What can you do? Read up on terra preta (some of the published works made a part of the above patent application), look at references in the Eprida website or convince yourself by testing. Grow your favorite plant in two pots, one with 1/3 wood charcoal (soak this in fertilizer for several days), 1/3 sand and 1/3 available soil. Plant the other with your normal method for potting plants. Fertilize and watch them grow. Watch it for three seasons and note the differences. (Many have noted their best results in the second year as microbial populations increase) Alternately, use a microbe/fungi inoculation to speed the response.
Then tell everyone you know. Even if we can't stop avoid the climate shift we will begun to build an awareness of a solution.
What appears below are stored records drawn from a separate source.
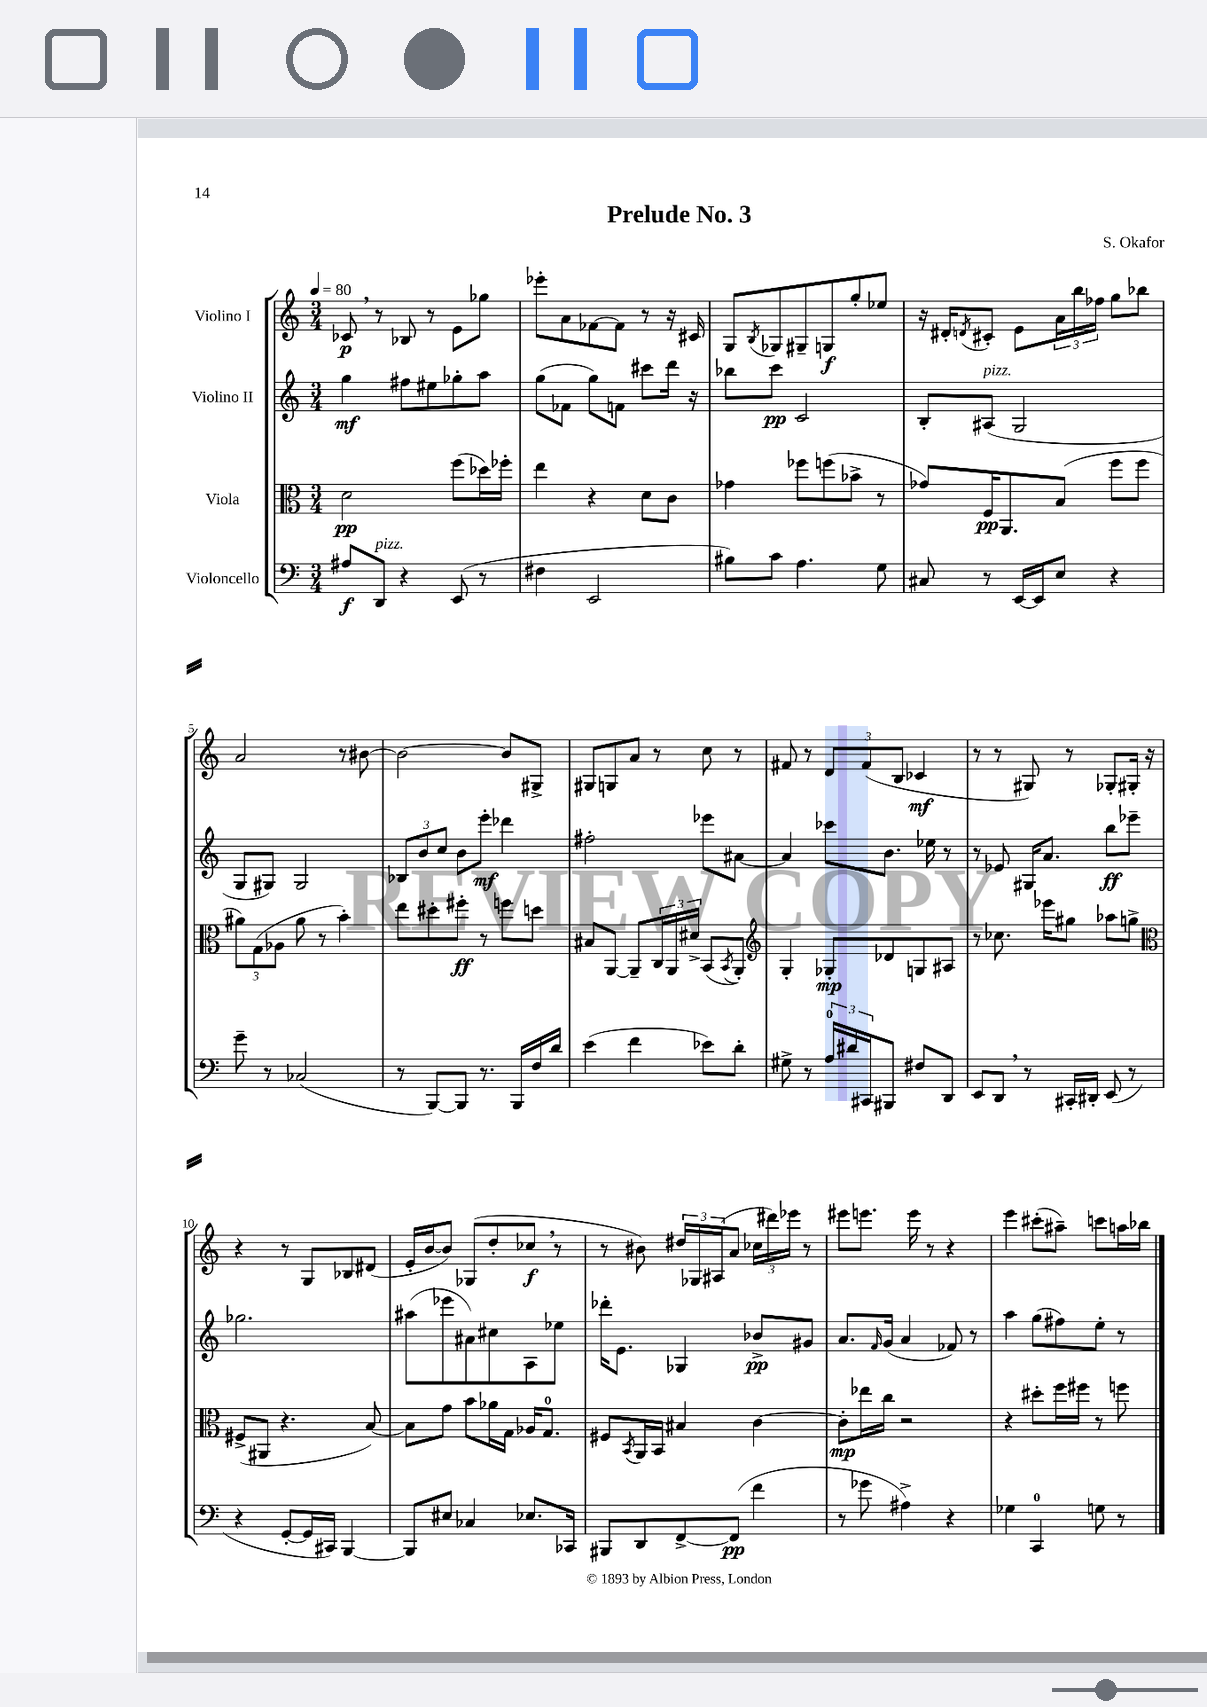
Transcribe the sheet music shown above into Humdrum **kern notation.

**kern	**dynam	**kern	**dynam	**kern	**dynam	**kern	**dynam
*part4	*part4	*part3	*part3	*part2	*part2	*part1	*part1
*staff4	*staff4	*staff3	*staff3	*staff2	*staff2	*staff1	*staff1
*I"Violoncello	*	*I"Viola	*	*I"Violino II	*	*I"Violino I	*
*clefF4	*	*clefC3	*	*clefG2	*	*clefG2	*
*k[]	*	*k[]	*	*k[]	*	*k[]	*
*M3/4	*	*M3/4	*	*M3/4	*	*M3/4	*
*MM80	*	*MM80	*	*MM80	*	*MM80	*
=1	=1	=1	=1	=1	=1	=1	=1
8A#X/L	f	2d\	pp	4gg\	mf	8c-X,/	p
!LO:TX:a:i:t=pizz.	!	!	!	!	!	!	!
8DD/J	.	.	.	.	.	8r	.
4r	.	.	.	8ff#X\L	.	8B-X/	.
.	.	.	.	8ee#X\	.	8r	.
(8EE/	.	(8ff\L	.	8gg-X'\	.	8e\L	.
8r	.	16dd-X\L)	.	8aa\J	.	8gg-X\J	.
.	.	16ff-X'\JJ	.	.	.	.	.
=2	=2	=2	=2	=2	=2	=2	=2
4F#X\	.	4ee\	.	(8gg\L	.	8eee-X'\L	.
.	.	.	.	8f-X\J	.	8a\	.
2EE/	.	4r	.	8gg\L)	.	[8f-X\	.
.	.	.	.	8fn\J	.	8f-\J]	.
.	.	8d\L	.	8ccc#X\L	.	8r	.
.	.	8c\J	.	16ddd\Jk	.	16r	.
.	.	.	.	16r	.	16c#X/	.
=3	=3	=3	=3	=3	=3	=3	=3
8B#X\L)	.	4g-X\	.	8bb-X\L	.	8G/L	.
.	.	.	.	.	.	8qB/	.
8c\J	.	.	.	8ccc\J	pp	8G-X/	.
4.A\	.	8ff-X\L	.	2c/	.	8G#X~/	.
.	.	(8ffn\	.	.	.	8Gn/	f
.	.	8b-X^\J	.	.	.	8gg'/	.
8G\	.	8r	.	.	.	8ee-X/J	.
=4	=4	=4	=4	=4	=4	=4	=4
8C#X/	.	8g-X/L)	.	8B'/L	.	16r	.
.	.	.	.	.	.	16d#X'/KL	.
.	.	.	.	.	.	8qdn/	.
!	!	!	!	!LO:TX:a:i:t=pizz.	!	!	!
8r	.	16F/K	pp	(8A#X/J	.	8c#X'/J	.
.	.	8.AA/	.	.	.	.	.
[16EE/LL	.	.	.	2G/	.	8e\L	.
16EE/J]	.	.	.	.	.	.	.
8E/J	.	(8B/J	.	.	.	24a\L	.
.	.	.	.	.	.	24bb\	.
.	.	.	.	.	.	24ff-X\JJ	.
4r	.	8ff\L	.	.	.	8gg\L	.
.	.	8ff\J	.	.	.	8bb-X\J	.
!!LO:LB:g=z
=5	=5	=5	=5	=5	=5	=5	=5
8g~\	.	12a#X\L)	.	8G/L	.	2a/	.
.	.	(12G\	.	.	.	.	.
8r	.	.	.	8G#X/J)	.	.	.
.	.	12A-X\J	.	.	.	.	.
(2C-X/	.	8a#\	.	2G#/	.	.	.
.	.	8r	.	.	.	.	.
.	.	4b'\)	.	.	.	8r	.
.	.	.	.	.	.	[8b#X\	.
=6	=6	=6	=6	=6	=6	=6	=6
8r	.	8ee\L	.	12B-X/L	.	2b#\_	.
.	.	.	.	12b/	.	.	.
[8BBB/L)	.	8dd#X'\	.	.	.	.	.
.	.	.	.	12cc/J	.	.	.
8BBB/J]	.	8ff#X'\J	ff	8b\L	.	.	.
8.r	.	8r	.	8eee'\J	mf	.	.
.	.	8ffn\L	.	4ddd-X\	.	8b#/L]	.
16BBB/LL	.	.	.	.	.	.	.
16F/	.	8ddn\J	.	.	.	8G#X^/J	.
16d/JJ	.	.	.	.	.	.	.
=7	=7	=7	=7	=7	=7	=7	=7
(4e\	.	8B#X/L	.	2ff#X'\	.	8G#X/L	.
.	.	[8AA/J	.	.	.	8Gn/	.
4f\	.	8AA~/L]	.	.	.	8a/J	.
.	.	24C/L	.	.	.	8r	.
.	.	24AA/	.	.	.	.	.
.	.	24d#X^/JJ	.	.	.	.	.
8e-X\L)	.	(8BB/L	.	8eee-X\L	.	8cc\	.
.	.	8qBB/	.	.	.	.	.
8d'\J	.	8AA'/J)	.	[8a#X\J	.	8r	.
=8	=8	=8	=8	=8	=8	=8	=8
*	*	*clefG2	*	*	*	*	*
8G#X^\	.	4G'/	.	4a#/]	.	8f#X/	.
8r	.	.	.	.	.	8r	.
24A/LL	.	8G-X'/L	mp	8ccc-X\L	.	12d/L	.
24d#X/	.	.	.	.	.	.	.
24CC#X/J	.	.	.	.	.	(12f#/	.
8BBB#X/J	.	8d-X/	.	8.b\J	.	.	.
.	.	.	.	.	.	12B/J	.
8F#X/L	.	8Gn/	.	.	.	4c-X/	mf
.	.	.	.	16ee-X\	.	.	.
8DD/J	.	8A#X/J	.	8r	.	.	.
=9	=9	=9	=9	=9	=9	=9	=9
8EE/L	.	8r	.	8r	.	8r	.
8DD,/J	.	8.cc-X\	.	8e-X/	.	8r	.
8r	.	.	.	16G#X/KL	.	8G#X/)	.
.	.	16eee-X\KL	.	8.a/J	.	.	.
16CC#X'/LL	.	8gg#X\J	.	.	.	8r	.
16DD#X'/JJ	.	.	.	.	.	.	.
(8EE/	.	8aa-X\L	.	8bb\L	ff	8G-X'/L	.
8r	.	8ggn^\J	.	8eee-X~\J	.	16G#X'/Jk	.
.	.	.	.	.	.	16r	.
!!LO:LB:g=z
=10	=10	=10	=10	=10	=10	=10	=10
*	*	*clefC3	*	*	*	*	*
4r	.	(8F#X^/L	.	2.gg-X\	.	4r	.
.	.	8AA#X/J	.	.	.	.	.
[8GG'/L	.	4.r	.	.	.	8r	.
16GG/L]	.	.	.	.	.	8G/L	.
16CC#X/JJ)	.	.	.	.	.	.	.
[4BBB/	.	.	.	.	.	8B-X/	.
.	.	[8B/)	.	.	.	(8d#X/J	.
=11	=11	=11	=11	=11	=11	=11	=11
8BBB/L]	.	8B\L]	.	(8aa#X\L	.	16e'/LL	.
.	.	.	.	.	.	[16b/J	.
8E#X/J	.	8g\J	.	8eee-X\	.	8b/J])	.
4C-X/	.	8b\L	.	8a#X\)	.	(8G-X/L	.
.	.	16a-X\L	.	8cc#X\	.	8dd'/	.
.	.	16G\JJ	.	.	.	.	.
8.E-X/L	.	16A-X/KL	.	8A\	.	8cc-X,/J	f
.	.	8.G/J	.	.	.	.	.
.	.	.	.	8ee-X\J	.	8r	.
16CC-X/Jk	.	.	.	.	.	.	.
=12	=12	=12	=12	=12	=12	=12	=12
8BBB#X/L	.	8F#X/L	.	16ddd-X'\KL	.	8r	.
.	.	.	.	8.e\J	.	.	.
.	.	8qBB/	.	.	.	.	.
8DD/	.	16AA/L	.	.	.	8b#X\)	.
.	.	16BB/JJ	.	.	.	.	.
[8FF^/	.	4B#X/	.	4G-X/	.	24dd#X/LL	.
.	.	.	.	.	.	24G-X/	.
.	.	.	.	.	.	(24A#X/J	.
(8FF/J]	pp	.	.	.	.	8a/J	.
4f\	.	[4c\	.	8b-X^/L	pp	24cc-X\LL	.
.	.	.	.	.	.	24ddd#X\)	.
.	.	.	.	.	.	24eee-X\JJ	.
.	.	.	.	8g#X/J	.	8r	.
=13	=13	=13	=13	=13	=13	=13	=13
8r	.	8c'\L]	mp	8.a/L	.	8eee#X\L	.
8g-X\	.	16ee-X\L	.	.	.	8.eeen\J	.
.	.	.	.	16qqf/	.	.	.
.	.	16cc\JJ	.	(16g/Jk	.	.	.
4A#X^\)	.	2r	.	4a/	.	.	.
.	.	.	.	.	.	16eee\	.
.	.	.	.	.	.	8r	.
4r	.	.	.	8f-X/)	.	4r	.
.	.	.	.	8r	.	.	.
=14	=14	=14	=14	=14	=14	=14	=14
4G-X\	.	4r	.	4aa\	.	4eee\	.
4CC/	.	8dd#X'\L	.	(8gg\L	.	(8ccc#X'\L	.
.	.	16ff\L	.	8ff#X\)	.	8aa#X~\J)	.
.	.	16ff#X\JJ	.	.	.	.	.
8Gn\	.	8r	.	8ee'\J	.	8cccn\L	.
8r	.	8ffn\	.	8r	.	16aan\L	.
.	.	.	.	.	.	16bb-X\JJ	.
==	==	==	==	==	==	==	==
*-	*-	*-	*-	*-	*-	*-	*-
If we broaden the understanding that we can produce carbon negative fuels, scrub fossil fuel exhaust of pollutants and C02, reverse the effect of mining our soil, depleting soil carbon, trace minerals and losing agricultural productivity then we will effect many generations to come. In our lifetime, a 2000-year-old secret is being reborn and its timeliness could never have been more appropriate. It now up to this generation to embrace a plan to work with nature to restore lost soil carbon and rebuild the incredible life at work in our soils. Working together, we can achieve the possible.